Cecilia Kühne
…el pueblo mexicano tiene hambre y sed de justicia… todo aquel que tenga el honor de disponer de una pluma, de una tribuna o de una cátedra, tiene la obligación de consultar la salud de la sociedad en que vive; y yo cumpliendo con este deber, en esta sociedad que tiene en su base una masa pasiva, que tiene en su cima un grupo de ambiciosos y de inquietos en el bueno y en el mal sentido de la palabra, he creído que podría resumirse su mal íntimo en estas palabras tomadas del predicador de la montaña hambre y sed de justicia… la maravillosa máquina preparada con tantos años de labor y de lágrimas y de sacrificios, si ha podido producir el progreso, no ha podido producir la felicidad… Pertenezco señores, a un grupo que no sabe, que no puede, que no debe eludir responsabilidades…
Justo Sierra. Intervención en la Cámara de Diputados, 12 de diciembre de 1893
Más allá de su augusta figura -literal y metafóricamente hablando-, de su bien ganada fama como educador, político, maestro, científico y fundador de la Universidad, Justo Sierra era un hombre sensible, inteligente y profundamente preocupado por decir la mejor palabra, escribir muy buenas letras y procurar el futuro más luminoso para su país.
Nacido el 26 de enero de 1848 en la ciudad de San Francisco de Campeche, que todavía en ese momento formaba parte del estado y obispado de Yucatán, fue bautizado en la Santa Iglesia Parroquial de Nuestra Señora de la Concepción, que con la división de la península se convertiría en la Catedral de Campeche.
Por genealogía y costumbre, de familia y disciplina venían todos sus talentos e intereses. Su padre fue Justo Sierra O’Reilly, pionero de la novela histórica y autor de obras como La hija del judío, director de bibliotecas y periódicos y polémico actor político en los asuntos de la península de Yucatán. Su madre, doña Concepción Méndez Ibarra, fue hija de Santiago Méndez, federalista y varias veces gobernador del estado de Yucatán. (Cuentan que con divertida malevolencia, sus enemigos solían decir que don Justo “no se había casado con Conchita Méndez sino con la hija del gobernador”).
Justo Sierra tuvo cinco hermanos -María Concepción, María de Jesús, Santiago y Manuel José- y una infancia feliz llena de libros, juegos y concursos de composición y lectura. Sin embargo en el año de 1857, con apenas nueve años fue testigo de un violento ataque del movimiento independentista campechano en el que la casa, el jardín y la biblioteca familiar fueron destruidos. Tal violencia obligó a la familia a abandonar Campeche para buscar refugio en Mérida. Fue ahí donde comenzó a estudiar, primero en el Liceo Científico y Comercial, dirigido por Honorato Ignacio Magaloni y después cursando estudios superiores en la Ciudad de México. Obtuvo el título de abogado en el Colegio de San Ildefonso en 1871, empezó a destacar como jurisconsulto y luego se incorporó a los círculos literarios de su época, en la que se multiplicaban las tertulias, las más famosas las organizadas por Ignacio Manuel Altamirano.

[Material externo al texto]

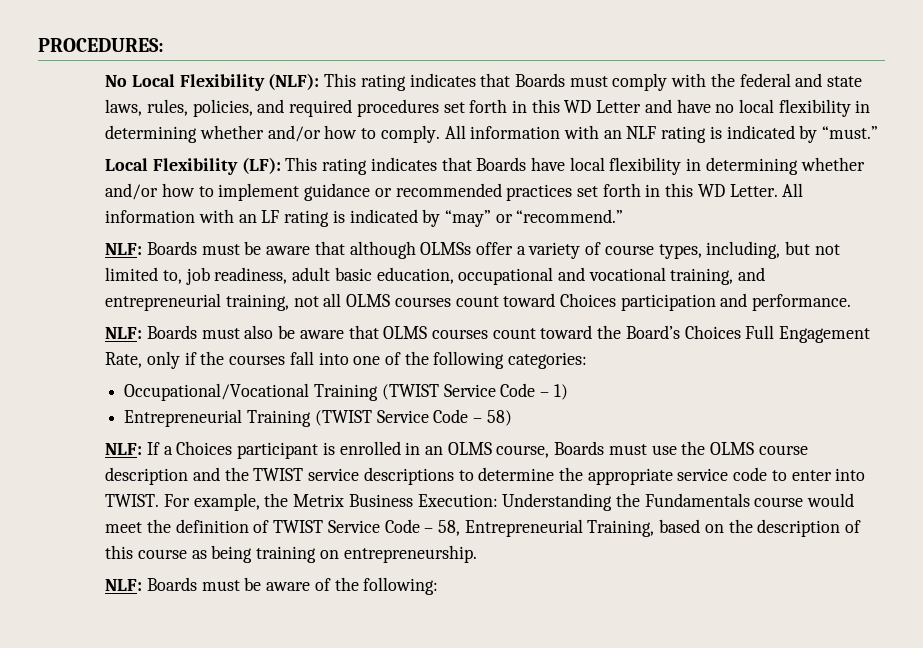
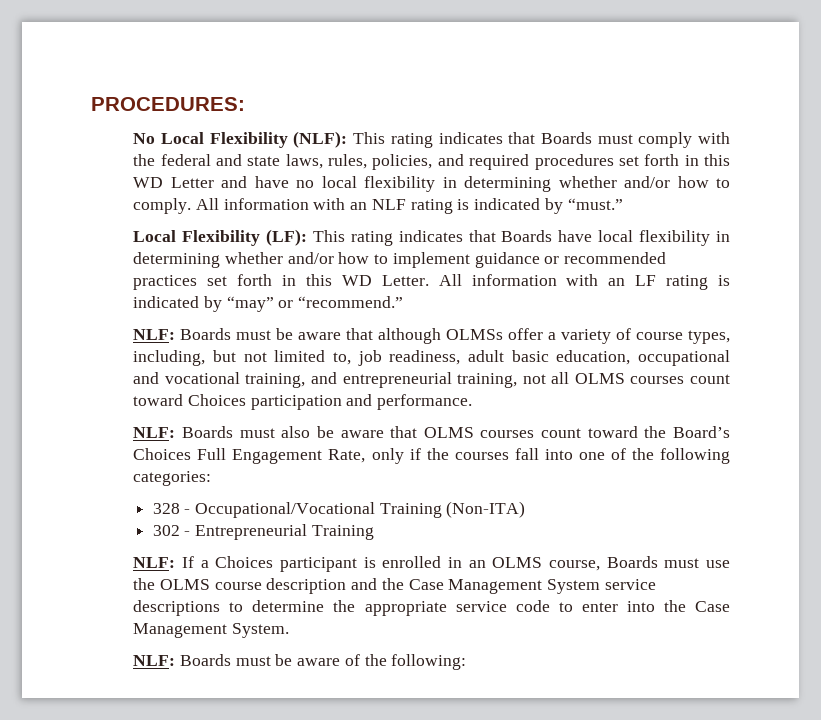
[124,383,568,401] [124,409,512,427] Occupational/Vocational Training (TWIST Service Code – 1) // Entrepreneurial Training (TWIST Service Code – 58) -> [152,501,526,518] [152,524,374,540] 328 - Occupational/Vocational Training (Non-ITA) // 302 - Entrepreneurial Training
[253,468,304,481] TWIST -> [408,579,601,594] Case Management System
[105,493,855,511] [105,519,862,537] [105,545,477,563] TWIST. For example, the Metrix Business Execution: Understanding the Fundamentals course would meet the definition of TWIST Service Code – 58, Entrepreneurial Training, based on the description of this course as being training on entrepreneurship. -> [663,600,731,612] [133,623,290,638] the Case Management System.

Sus primeros ensayos se dieron a conocer hacia 1888 y su pluma no se detenía. Colaboró en el periódico El Renacimiento, donde publicó por entregas la novela El ángel del porvenir, pero también participó en muchos otros diarios de la capital. Fue así como sus famosas “Conversaciones del domingo”, que aparecían en El Monitor Republicano, fueron el antecedente de una de sus obras más importantes: Cuentos románticos. Después seguirían poemas, artículos, discursos y estudios sobre Historia, tanto de México, como del mundo. Quizá, su libro más trascendental es Juárez, su obra y su tiempo. Una compendio magnífico de la ideología y los valores del liberalismo encarnados en Benito Juárez y también un relato dramático del vía crucis recorrido por la República en su enfrentamiento con los intereses conservadores y del Segundo Imperio (“Juárez que hoy es nuestro orgullo, mañana será nuestra enseña”, dicen que comentaba Sierra cuando sólo tenía diecinueve años).
Escritor profundo de un sinnúmero de obras, magistrado, maestro y congresista propugnó por una escuela para todos, laica y gratuita. Quizá por eso su frase más célebre, a 168 años del nacimiento de Justo Sierra Méndez, el Maestro de América, todavía es verdadera y válida: La grandeza de un pueblo se mide en su educación.